[Aim of the exercise]: Scan the records for the string "custom". State how many lines contain it and add nothing.

[Provided records]:
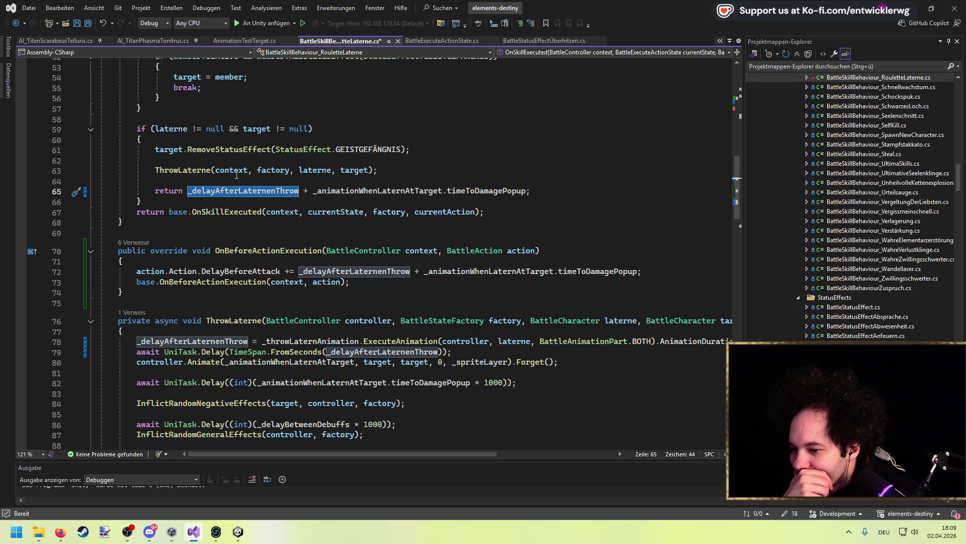
scroll(241, 193, down, 4)
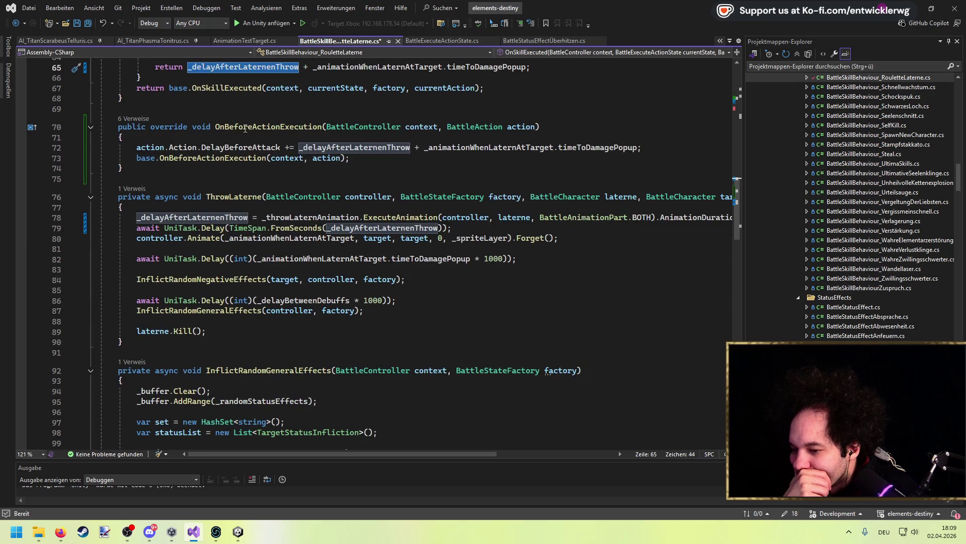
scroll(245, 129, up, 5)
Step: Restore the editor layout and open CustomAnimation_DonnerTitan_Laterne via a 'later custom' search
key(alt+Tab)
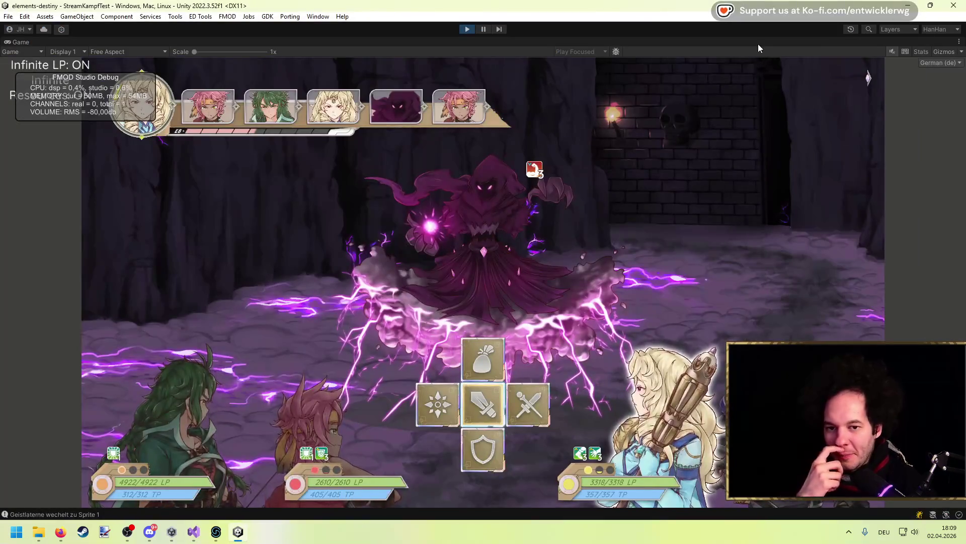
key(shift+space)
click(824, 47)
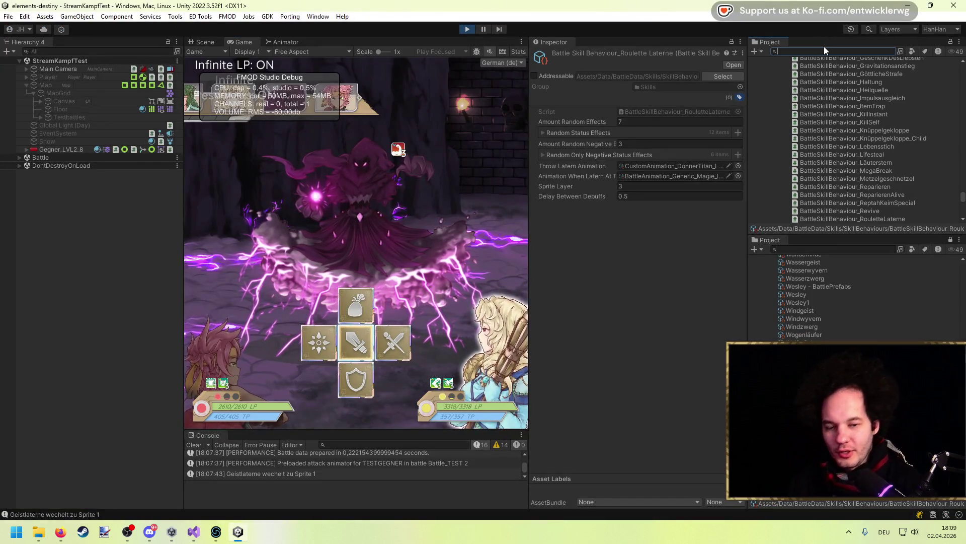
text(later)
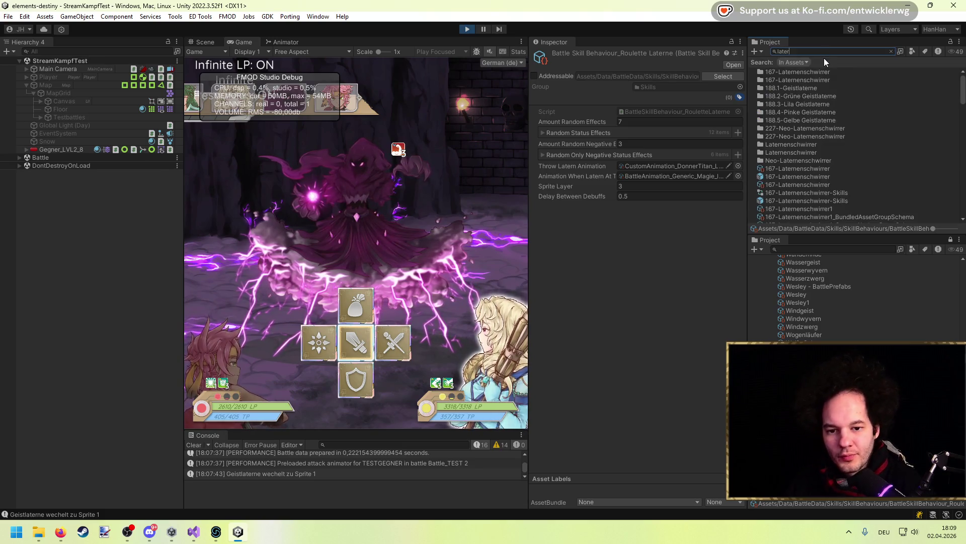
text( custom)
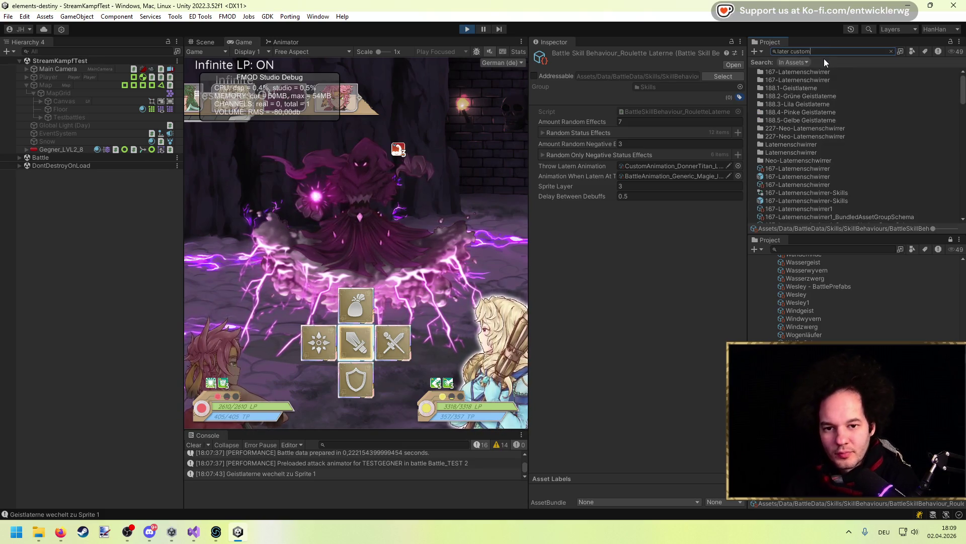
click(817, 70)
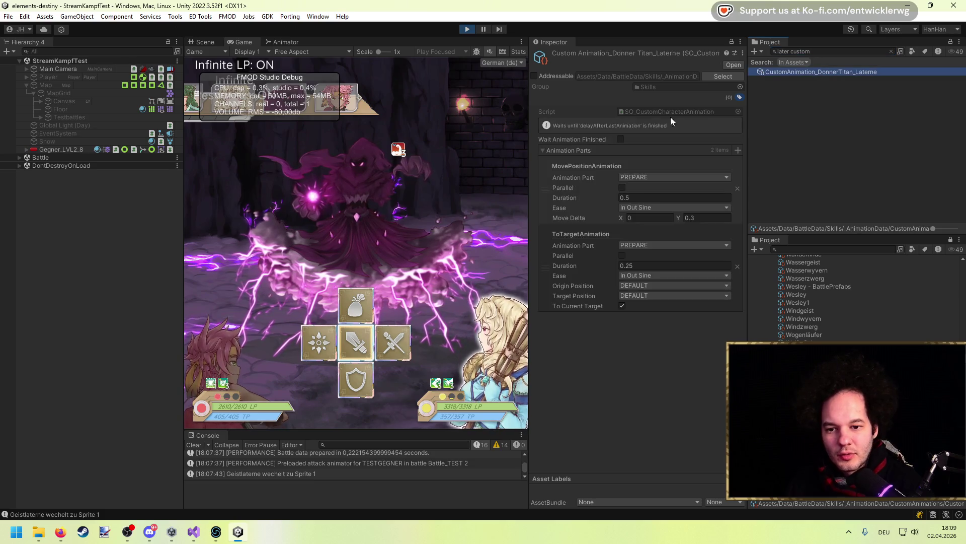
drag(528, 151, 466, 161)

[Answer below]: 2